▶ Extracted text:
== == ==

Those changes built on the September appointment of Stephen Couttie as Chief Executive, who had been Chief Operating Officer since mid-2005 and Finance Director since April 2007. That followed the summer appoint of Kirwan-Taylor, a former hedge fund partner and veteran investment banker, as Head of Sales after he joined RAB earlier in 2008.

“RAB always had an unusual structure,” says a long-time observer and admirer of the company. “Philip had so many roles – CIO, CEO, fund manger of the two biggest funds – that it was difficult to see how he could do any of them well.” This view is partially echoed within RAB itself. “We believe that this change to our management structure is a very sensible step,” Alen-Buckley said, commenting on Couttie’s promotion, adding that it “frees up Philip to concentrate on running his funds.”

== == ==

▶ Entries supplied:
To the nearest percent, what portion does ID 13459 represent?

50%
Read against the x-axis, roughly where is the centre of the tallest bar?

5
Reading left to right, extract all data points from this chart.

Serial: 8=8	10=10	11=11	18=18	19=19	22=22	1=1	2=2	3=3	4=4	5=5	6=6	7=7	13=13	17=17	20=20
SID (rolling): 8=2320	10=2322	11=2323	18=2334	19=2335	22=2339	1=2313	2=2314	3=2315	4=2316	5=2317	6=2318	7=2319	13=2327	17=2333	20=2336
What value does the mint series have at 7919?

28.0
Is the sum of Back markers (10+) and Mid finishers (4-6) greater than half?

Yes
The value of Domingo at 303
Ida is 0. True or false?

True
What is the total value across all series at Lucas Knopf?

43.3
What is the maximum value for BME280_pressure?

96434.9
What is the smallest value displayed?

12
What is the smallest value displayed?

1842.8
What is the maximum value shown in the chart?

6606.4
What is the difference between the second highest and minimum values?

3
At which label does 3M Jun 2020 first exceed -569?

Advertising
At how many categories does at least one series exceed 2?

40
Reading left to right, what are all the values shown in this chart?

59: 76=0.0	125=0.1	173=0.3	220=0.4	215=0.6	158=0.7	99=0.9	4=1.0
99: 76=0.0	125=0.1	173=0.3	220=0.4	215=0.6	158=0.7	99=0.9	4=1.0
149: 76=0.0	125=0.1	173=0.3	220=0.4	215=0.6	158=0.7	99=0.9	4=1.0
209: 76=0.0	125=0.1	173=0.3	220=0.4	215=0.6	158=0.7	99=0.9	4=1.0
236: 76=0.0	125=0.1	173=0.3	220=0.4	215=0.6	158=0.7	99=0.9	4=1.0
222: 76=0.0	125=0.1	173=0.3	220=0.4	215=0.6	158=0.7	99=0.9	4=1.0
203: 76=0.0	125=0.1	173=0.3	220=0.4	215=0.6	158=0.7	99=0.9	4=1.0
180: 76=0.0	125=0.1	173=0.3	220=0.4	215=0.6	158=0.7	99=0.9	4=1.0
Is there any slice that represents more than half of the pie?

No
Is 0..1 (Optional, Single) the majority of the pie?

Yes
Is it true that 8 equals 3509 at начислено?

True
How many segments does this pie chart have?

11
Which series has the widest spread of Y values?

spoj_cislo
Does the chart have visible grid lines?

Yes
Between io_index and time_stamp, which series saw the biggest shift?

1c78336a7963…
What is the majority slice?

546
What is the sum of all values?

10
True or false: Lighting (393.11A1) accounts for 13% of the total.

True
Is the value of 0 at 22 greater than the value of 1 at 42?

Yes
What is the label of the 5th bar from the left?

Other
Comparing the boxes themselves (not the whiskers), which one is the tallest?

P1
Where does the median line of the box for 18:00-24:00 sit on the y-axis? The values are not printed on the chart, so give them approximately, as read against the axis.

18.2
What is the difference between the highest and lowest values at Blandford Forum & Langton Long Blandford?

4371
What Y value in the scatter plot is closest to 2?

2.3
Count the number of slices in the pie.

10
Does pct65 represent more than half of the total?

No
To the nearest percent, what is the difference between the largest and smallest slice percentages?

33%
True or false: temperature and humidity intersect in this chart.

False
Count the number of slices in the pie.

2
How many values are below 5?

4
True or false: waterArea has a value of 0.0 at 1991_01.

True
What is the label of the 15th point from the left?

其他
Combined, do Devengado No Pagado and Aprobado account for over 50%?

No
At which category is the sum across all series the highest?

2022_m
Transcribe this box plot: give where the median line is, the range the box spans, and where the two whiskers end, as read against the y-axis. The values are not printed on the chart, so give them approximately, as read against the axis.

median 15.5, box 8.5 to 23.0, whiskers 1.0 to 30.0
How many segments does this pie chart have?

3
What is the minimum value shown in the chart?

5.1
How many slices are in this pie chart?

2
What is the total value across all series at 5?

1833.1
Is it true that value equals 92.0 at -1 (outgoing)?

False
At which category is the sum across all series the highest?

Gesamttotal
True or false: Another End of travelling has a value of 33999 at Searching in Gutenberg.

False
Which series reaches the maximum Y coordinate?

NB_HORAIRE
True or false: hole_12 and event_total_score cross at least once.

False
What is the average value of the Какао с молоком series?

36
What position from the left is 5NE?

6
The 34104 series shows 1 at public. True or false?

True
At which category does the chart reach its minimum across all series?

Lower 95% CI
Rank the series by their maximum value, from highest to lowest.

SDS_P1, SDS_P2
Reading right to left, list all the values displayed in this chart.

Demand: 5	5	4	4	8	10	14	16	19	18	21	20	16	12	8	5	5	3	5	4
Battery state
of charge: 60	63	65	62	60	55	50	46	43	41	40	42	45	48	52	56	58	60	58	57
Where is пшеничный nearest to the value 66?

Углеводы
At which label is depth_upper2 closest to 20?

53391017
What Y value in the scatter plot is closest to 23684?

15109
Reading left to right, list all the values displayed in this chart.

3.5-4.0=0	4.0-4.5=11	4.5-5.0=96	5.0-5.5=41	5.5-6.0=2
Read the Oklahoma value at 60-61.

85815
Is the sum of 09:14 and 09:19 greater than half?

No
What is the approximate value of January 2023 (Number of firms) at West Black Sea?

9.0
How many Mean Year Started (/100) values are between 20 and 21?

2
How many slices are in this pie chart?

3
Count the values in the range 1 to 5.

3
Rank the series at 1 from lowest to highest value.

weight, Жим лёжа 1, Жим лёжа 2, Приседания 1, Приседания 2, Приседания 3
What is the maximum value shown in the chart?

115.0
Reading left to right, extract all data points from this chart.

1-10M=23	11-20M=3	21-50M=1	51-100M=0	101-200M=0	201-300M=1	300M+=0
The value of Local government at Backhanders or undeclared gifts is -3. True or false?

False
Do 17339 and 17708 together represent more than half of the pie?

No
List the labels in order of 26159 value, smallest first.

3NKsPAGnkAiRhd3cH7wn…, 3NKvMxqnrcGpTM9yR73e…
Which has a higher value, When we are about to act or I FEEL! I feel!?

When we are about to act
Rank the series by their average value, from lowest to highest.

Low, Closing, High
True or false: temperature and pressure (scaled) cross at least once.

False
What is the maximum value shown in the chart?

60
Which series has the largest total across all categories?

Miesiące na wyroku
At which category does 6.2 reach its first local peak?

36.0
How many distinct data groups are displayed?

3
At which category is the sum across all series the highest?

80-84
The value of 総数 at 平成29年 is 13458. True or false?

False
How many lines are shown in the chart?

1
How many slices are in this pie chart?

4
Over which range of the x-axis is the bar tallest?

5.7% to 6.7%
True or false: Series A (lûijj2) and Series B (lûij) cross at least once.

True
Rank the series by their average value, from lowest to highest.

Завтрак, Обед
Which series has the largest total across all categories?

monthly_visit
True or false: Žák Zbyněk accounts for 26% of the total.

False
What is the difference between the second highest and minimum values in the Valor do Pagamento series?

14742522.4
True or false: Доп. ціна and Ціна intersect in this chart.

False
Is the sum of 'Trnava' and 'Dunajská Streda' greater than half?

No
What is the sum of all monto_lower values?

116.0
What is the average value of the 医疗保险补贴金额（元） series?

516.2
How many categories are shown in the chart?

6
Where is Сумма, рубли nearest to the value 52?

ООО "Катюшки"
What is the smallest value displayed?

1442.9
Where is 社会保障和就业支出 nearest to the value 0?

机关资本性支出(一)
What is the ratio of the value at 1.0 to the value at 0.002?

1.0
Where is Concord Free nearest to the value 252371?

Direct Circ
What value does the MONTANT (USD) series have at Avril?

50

== == ==

▶ Work order A: In the passage about RAB's management changes, what position was Stephen Couttie appointed to in September?
▶ Work order B: Summarize the passage about RAB's management changes in two sentences.
▶ Work order C: Extend the passage about RAB's management changes beyond its final sentence.

▶ Task output A: Chief Executive.

▶ Task output B: In September, Stephen Couttie, who had been Chief Operating Officer since mid-2005 and Finance Director since April 2007, was appointed Chief Executive, following Kirwan-Taylor's summer appointment as Head of Sales after he joined RAB earlier in 2008. A long-time observer said Philip had held so many roles that it was hard to see how he could do any of them well, and Alen-Buckley said the change frees Philip to concentrate on running his funds.

▶ Task output C:
That’s vital since it is the performance of those hedge funds, and their ability to retain and attract capital, which will go a long way to determining RAB’s future. Special Sits, according to one analyst, needs a period of market stability to establish a base and draw a line under its losses. Other resources funds, too, would benefit from that, as well as an uplift in mining and energy company stocks that might come on the back of firmer commodities prices.

Yet amid the market maelstrom, several RAB funds performed well in 2008. The RAB Cross Europe Fund, an event driven market neutral strategy run by Roddy Campbell, ended up 0.7% - marking its tenth consecutive year of profitability. RAB Gold, run by Steve Ellis, returned 1.7% and continues to attract investor interest. The RAB-Pi Asia Fund, an equity long/short strategy operating across Asian markets, including Japan, significantly outperformed, rising 0.57% during a year when equity indexes in the region plummeted. And while the average fund of funds lost 20%, the RAB External Managers fund fell just 7.25%.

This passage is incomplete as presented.